**Exercise requirements**:
How many lines in the data below contain the word "series", matching case exactly? Give only the number.
%%
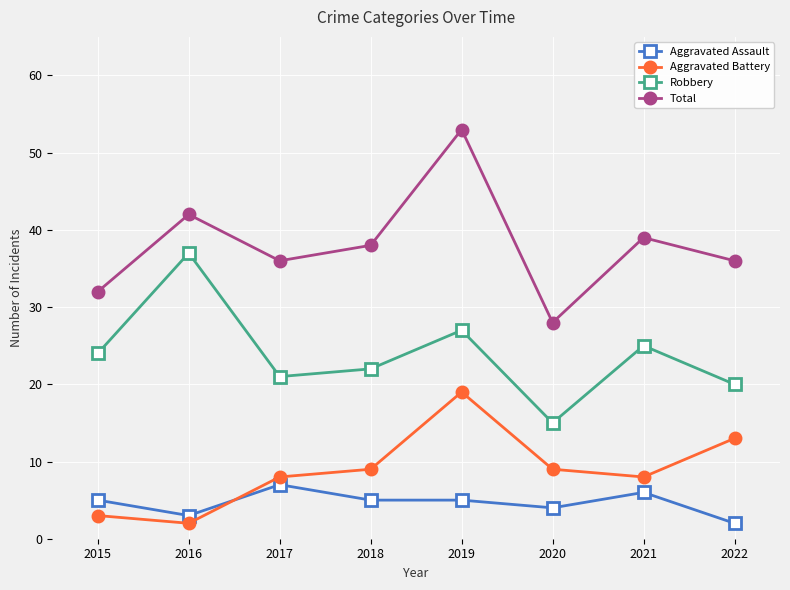

What is the lowest value of the Total series?

28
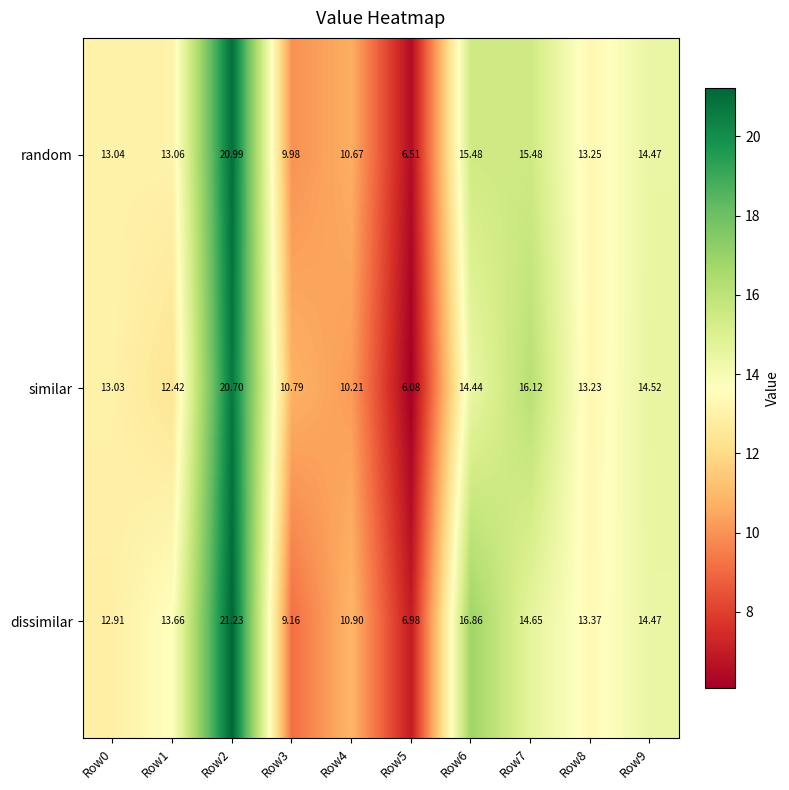

Between Row1 and Row5, which series saw the biggest shift?

dissimilar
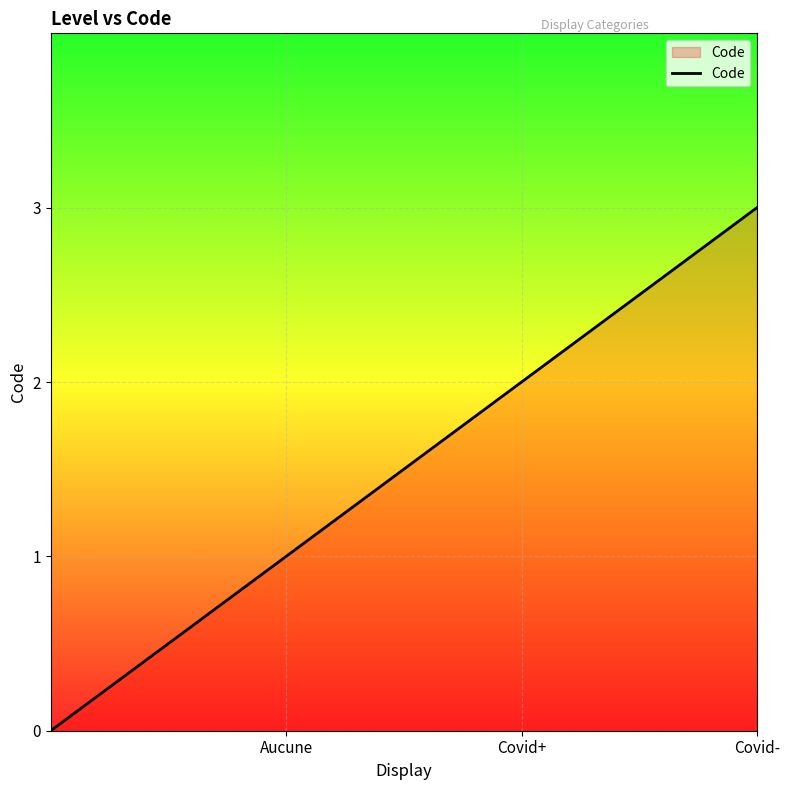

What is the greatest value displayed?

3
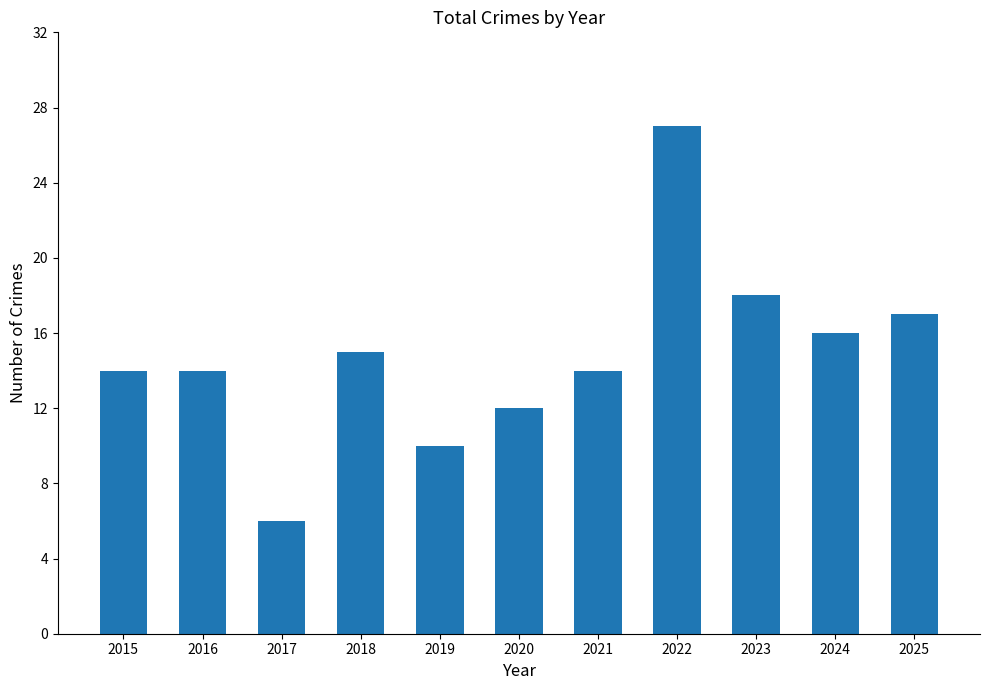

What is the value of the 1st bar from the left?

14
%%
**Task answer**:
2